Many complaints are worse in the evening, from a bath, from becoming cold, from inhaling cold air. Rheumatic complaints are common and are aggravated by cold. Every cold seems to affect the joints. This is a marked feature of Calcarea phos .; every change to cold is felt in the joints; from bathing and getting chilled afterwards.

"Tight, suffocative, heavy ache in epigastrium, through to back clothes seem too tight; weak feeling in epigastrium, all aggravated when talking; frequently takes a long breath."

"Shooting from pit of stomach to chest; sharp pain in left chest; slight nausea; dull aching in forehead."

"Aching and shooting in pit of stomach and above it on each side of sternum."

Stomach: The stomach will not digest food, or only the, simplest food; the mucous membrane of the stomach is affected by this remedy like other mucous membranes.

Various pains in the stomach; aching, shooting pains in the pit of the stomach.

"Aching pain in the pit of stomach gradually becoming very severe; sharp stitching pains in stomach extending into chest, and below a sensation of pressure like a lump in pit of stomach, sometimes rising up under sternum, greatly aggravated from motion and somewhat from taking a long breath; generally aggravated after eating, ameliorated by lying perfectly quiet."

It is strange how the stomach symptoms are aggravated by talking.

The stomach feels sore, aggravated by talking, walking, inhaling cold air; wants warm things. Very flatulent; full of flatulent pains; pains relieved (Carbo veg.) by belching and passing flatus. Stomach and abdominal pains aggravated by talking, irregular, breathing; must sit in a chair and breathe with perfect regularity. Irregular breathing will cause cough or suffocation.

In the morning hurried to stool like Sulphur.

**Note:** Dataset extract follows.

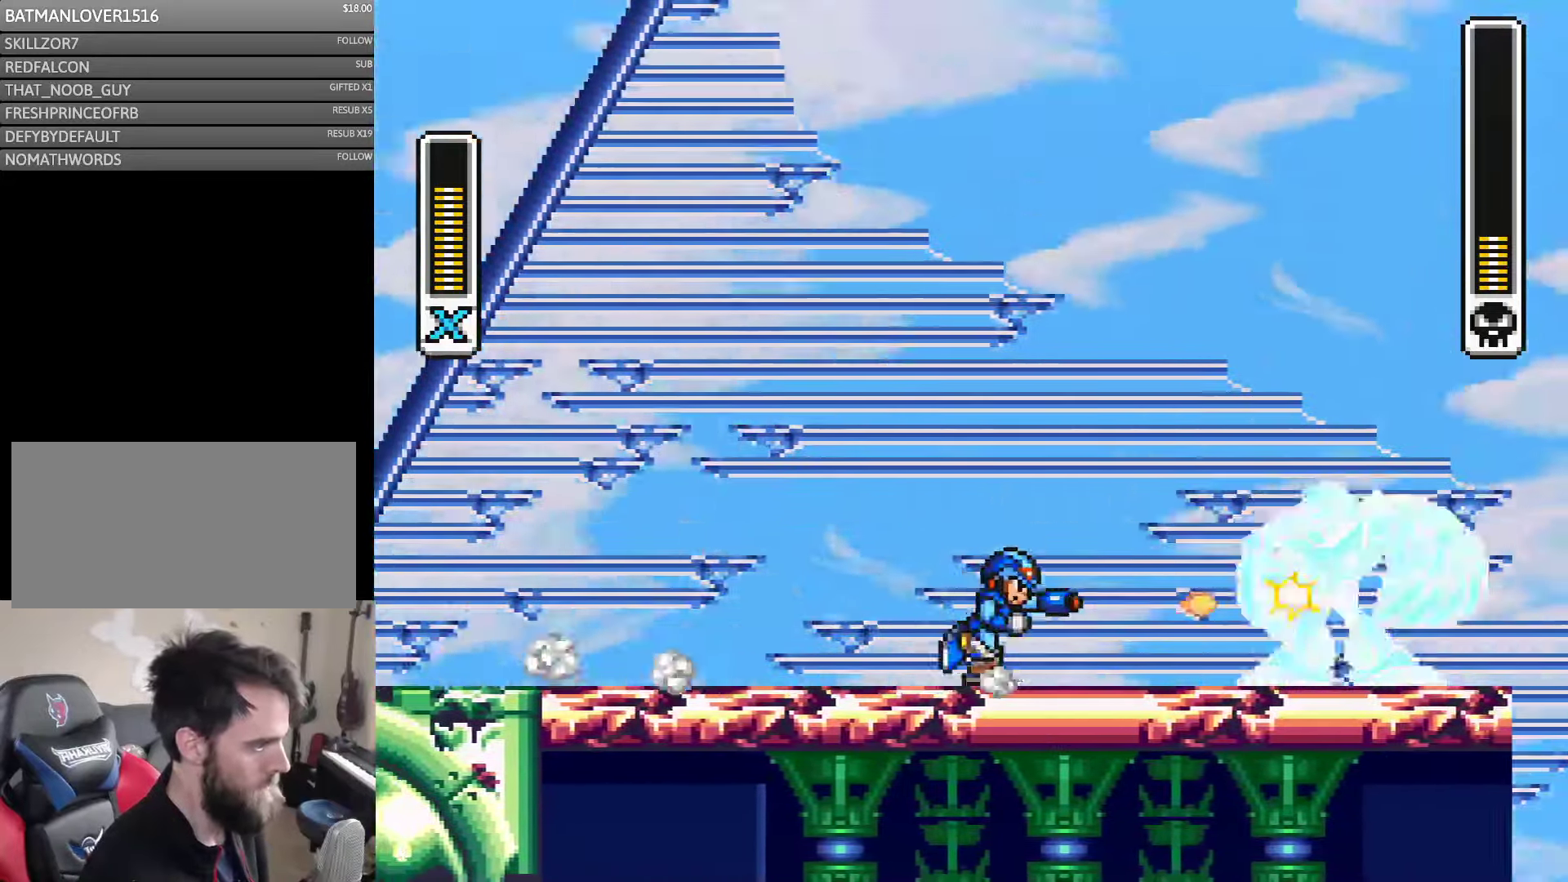
{"buttons": ["Y", "DPAD_RIGHT"], "events": [[183, "Y", "down"], [250, "Y", "up"], [317, "Y", "down"], [383, "Y", "up"], [450, "Y", "down"]]}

"Stools, painless, offensive, profuse; brown or black, thin or watery; preceded by pain in abdomen; before stool sudden urging, driving him out of bed in morning."

"Morning diarrhea with cough from tickling in throat pit."

It is common for phthisical cases to have a morning diarrhoea, and many of them look like Sulphur. When the morning diarrhea is gushing, Rumex will palliate; it will allay the extreme sensibility of the lungs, will ward off the sensitiveness to cold and will patch him up.

Rumex is not so deep as Sulphur, but it is an antipsoric. It is limited however, to the early stages; will carry a chronic case so, far, but it will require to be followed by another antipsoric. Calcarea follows it well.

Rumex is as sensitive to cold, to baths and chilly surroundings as Rhus, but it is aggravated by motion. Bryonia may be confused with it in this aggravation from motion and from talking, but Bryonia is not so sensitive to cold air, is often relieved from cold air and worse in a warm room; the complaints subside if the room becomes cool. In Rumex the nerves are sensitive to the open air; a nervous sensitiveness to open air as marked as Nux.

"Brown, watery diarrhoea, chiefly in morning, having stools from 5 to 9 A.M."

"Serious attack of diarrhea in an old man of seventy, after failure of Sulphur."

The Sulphur patient with a cough, especially in phthisis, commonly wants cool air, cooling things; though the stomach symptoms are sometimes ameliorated from hot drinks, yet he wants cool, refreshing air.

"Aphonia after exposure to cold."

"Tenacious mucus in throat or larynx, constant desire. to hawk."

"Tickling in throat pit causing cough."

He fights off the cough as long as he can because of the burning and rawness. In the most violent coryza there is a lack of the febrile symptoms of Bryonia, Rhus and Aconite. It has not the constitutional symptoms, the aching of the limbs, the general soreness, the high fever and thirst. The condition seems to have localized itself.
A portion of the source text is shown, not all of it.